Taco Tuesdays at Illinois State University are about to get fresher as a new Vertical Farm prepares to grow cilantro for dining services.
The farm, which officially launched Thursday, will operate out of a converted shipping container outside ISU’s Office of Sustainability on School Street. The 320-square-foot unit is equipped with a hydroponic system and LED lighting to grow the equivalent of 1-2 acres of traditional field production with a fraction of the water required to cultivate up to 4,600 plants.
In a ribbon-cutting ceremony, College of Applied Science and Technology Dean Chad McEvoy said the Vertical Farm is an ideal example of experiential learning for ISU students.
“Learning opportunities such as these prepare students to make a difference in their field—and yes, that’s an agriculture pun—and contribute to our society,” said McEvoy.
McEvoy said up to 100 students will be able to work in the Vertical Farm, growing and harvesting up to 50 pounds of cilantro per week.
“In addition, fewer chemicals are necessary to ensure the vitality of the plants, and no pesticides are needed in the controlled space,” he said.
The $200,000 project, launched with support from the Illinois Farm Bureau, will has taken more than 6 years for the initiative to go from idea to reality. ISU President Aondover Tarhule was provost when the process began.
“That’s significant to me for a number of reasons,” said Tarhule. “It has taken a long time.”
Todd McLoda, then dean of the College of Applied Science and Technology [CAST], approached Tarhule with the idea in 2019 based on a proposal from agriculture students supervised by professor David Kopsell.

“And unfortunately, we all know what happened in the spring of 2020,” said Kopsell.
The students’ presentation to Kopsell was one of his first pandemic Zoom meetings. And there was much shuffling in the offices of decision makers. In July, McLoda will become associate provost after an appointment as interim dean in the College of Education. Tarhule became president. And Ani Yazedjian is now the provost.
“But the idea survived,” said Tarhule. “Good ideas survive.”
Following the ceremony, which was moved inside to the Bone Student Center, Kopsell gave tours of the facility to 10 people at a time.
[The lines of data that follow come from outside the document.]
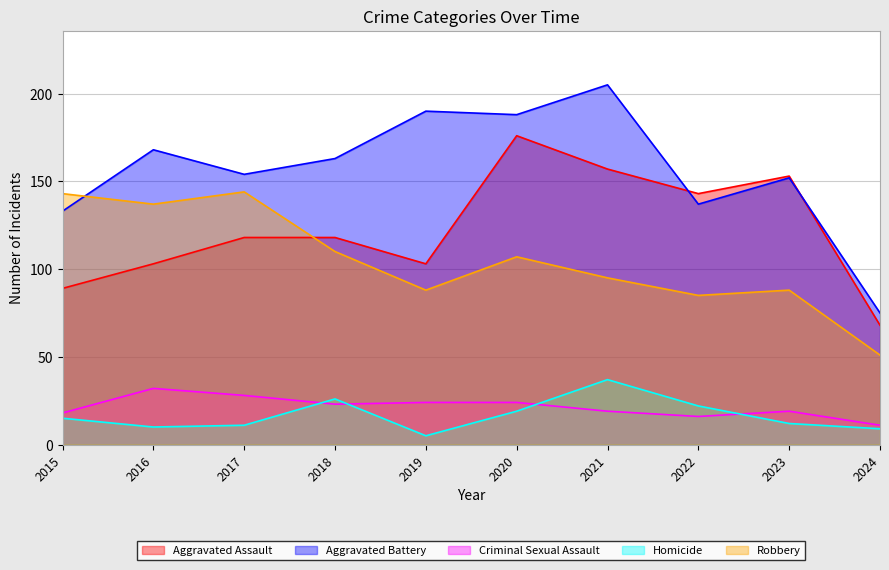

Reading right to left, transcribe all the data shown in this chart.

Aggravated Assault: 68	153	143	157	176	103	118	118	103	89
Aggravated Battery: 75	152	137	205	188	190	163	154	168	133
Criminal Sexual Assault: 11	19	16	19	24	24	23	28	32	18
Homicide: 9	12	22	37	19	5	26	11	10	15
Robbery: 51	88	85	95	107	88	110	144	137	143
There’s a small workstation to plant seedlings under grow lights and sanitation station. A majority of the shipping container holds vertical towers for plants to mature, kept healthy through a gravity-fed water system. Outside the farm, a grassy area will soon be landscaped with an eco-friendlier clover lawn as a pilot for other areas of campus.
Kopsell originally wanted to grow all different crops in their energy-efficient, indoor farm. They’re starting with cilantro on request from ISU dining services—much to provost Yazedjian’s delight.
“I’m excited to see the impact the facility will have, not only on our campus, but also on the broader agricultural and sustainable communities,” she said. “I look forward to seeing the great work and tasting some of that cilantro.”